### REQUIRED ACTION
Images are to be dropped, and the rest of the data reproduced exactly.

Saved data entries
================

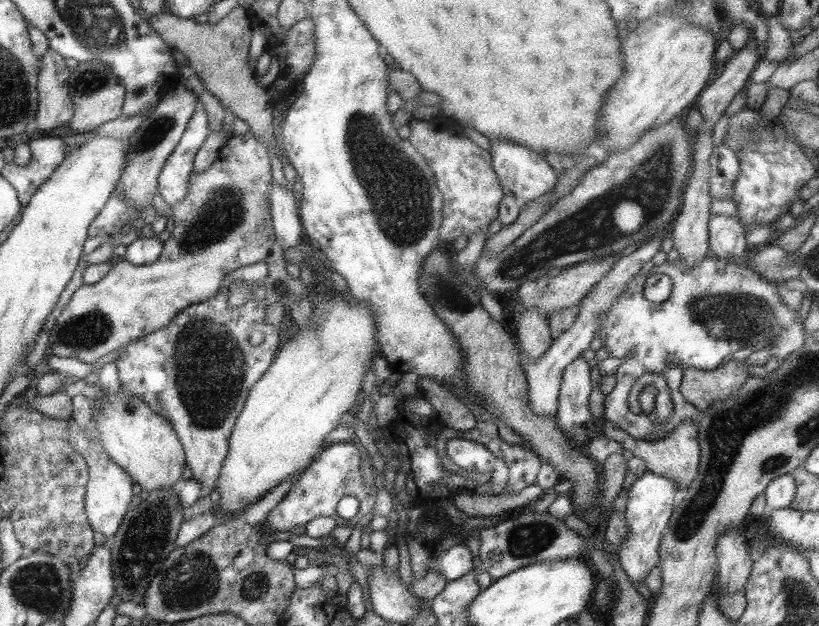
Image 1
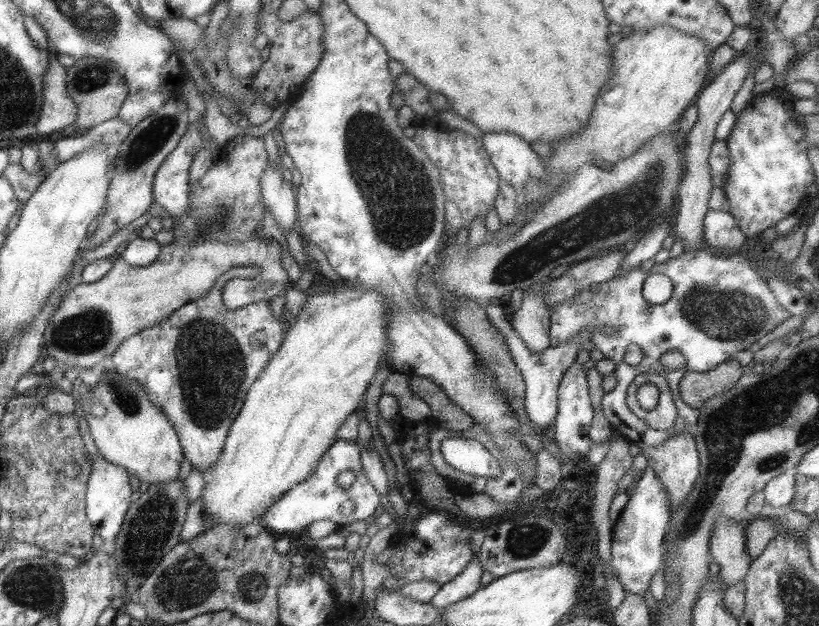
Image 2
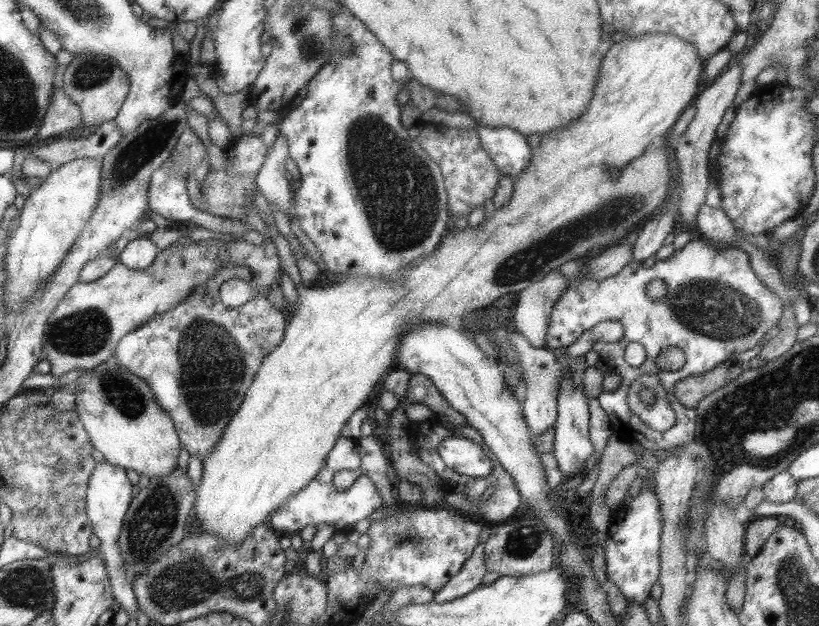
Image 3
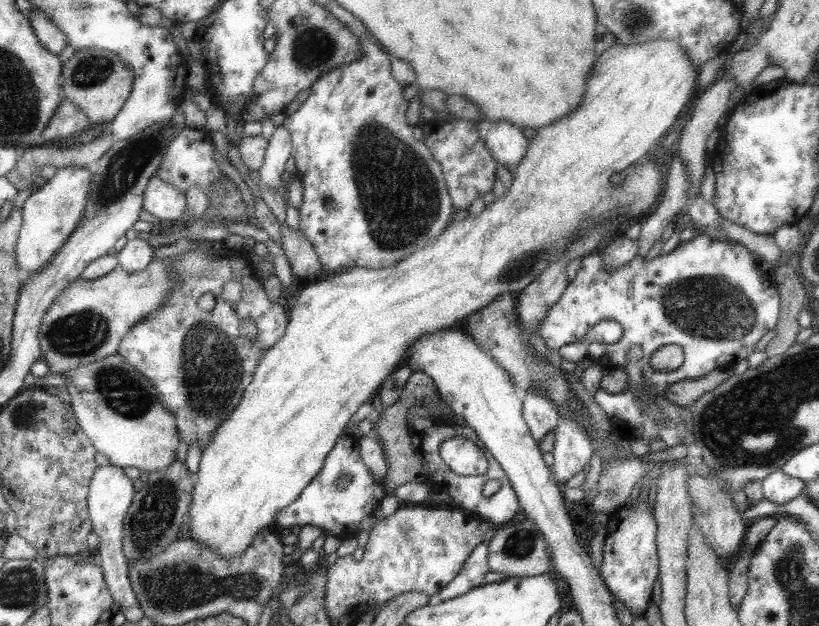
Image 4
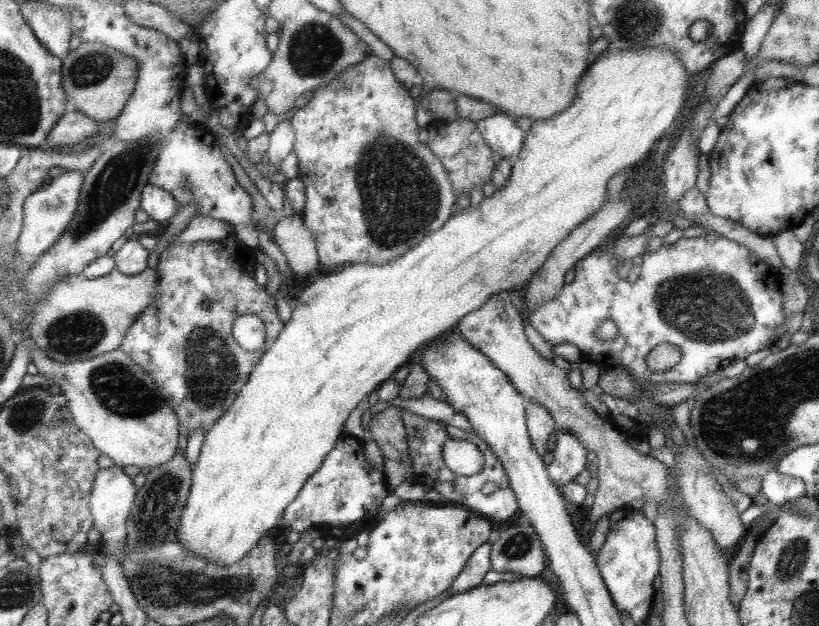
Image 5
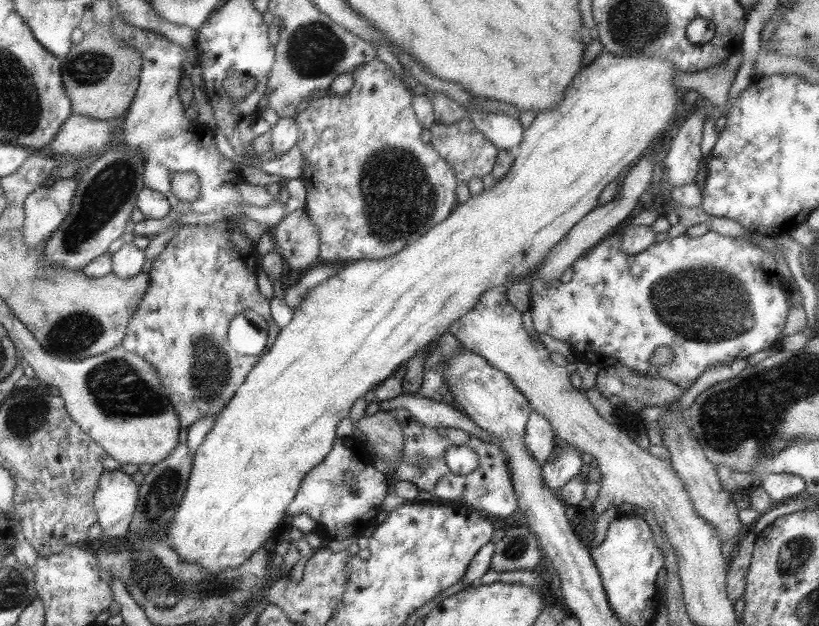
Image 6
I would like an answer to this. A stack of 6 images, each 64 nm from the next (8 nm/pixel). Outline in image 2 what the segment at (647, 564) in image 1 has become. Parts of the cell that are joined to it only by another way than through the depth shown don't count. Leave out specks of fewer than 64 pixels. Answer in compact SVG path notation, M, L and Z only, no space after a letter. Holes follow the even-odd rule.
M647 466L641 476L635 476L635 486L631 486L629 500L621 512L619 522L613 530L613 542L609 548L609 570L613 578L621 584L623 592L629 592L633 596L643 596L649 590L651 578L665 562L663 558L663 538L669 528L671 518L671 502L663 488L663 484L657 480L655 472Z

================

### RESPONSE AREA
Image 1
Image 2
Image 3
Image 4
Image 5
Image 6
I would like an answer to this. A stack of 6 images, each 64 nm from the next (8 nm/pixel). Outline in image 2 what the segment at (647, 564) in image 1 has become. Parts of the cell that are joined to it only by another way than through the depth shown don't count. Leave out specks of fewer than 64 pixels. Answer in compact SVG path notation, M, L and Z only, no space after a letter. Holes follow the even-odd rule.
M647 466L641 476L635 476L635 486L631 486L629 500L621 512L619 522L613 530L613 542L609 548L609 570L613 578L621 584L623 592L629 592L633 596L643 596L649 590L651 578L665 562L663 558L663 538L669 528L671 518L671 502L663 488L663 484L657 480L655 472Z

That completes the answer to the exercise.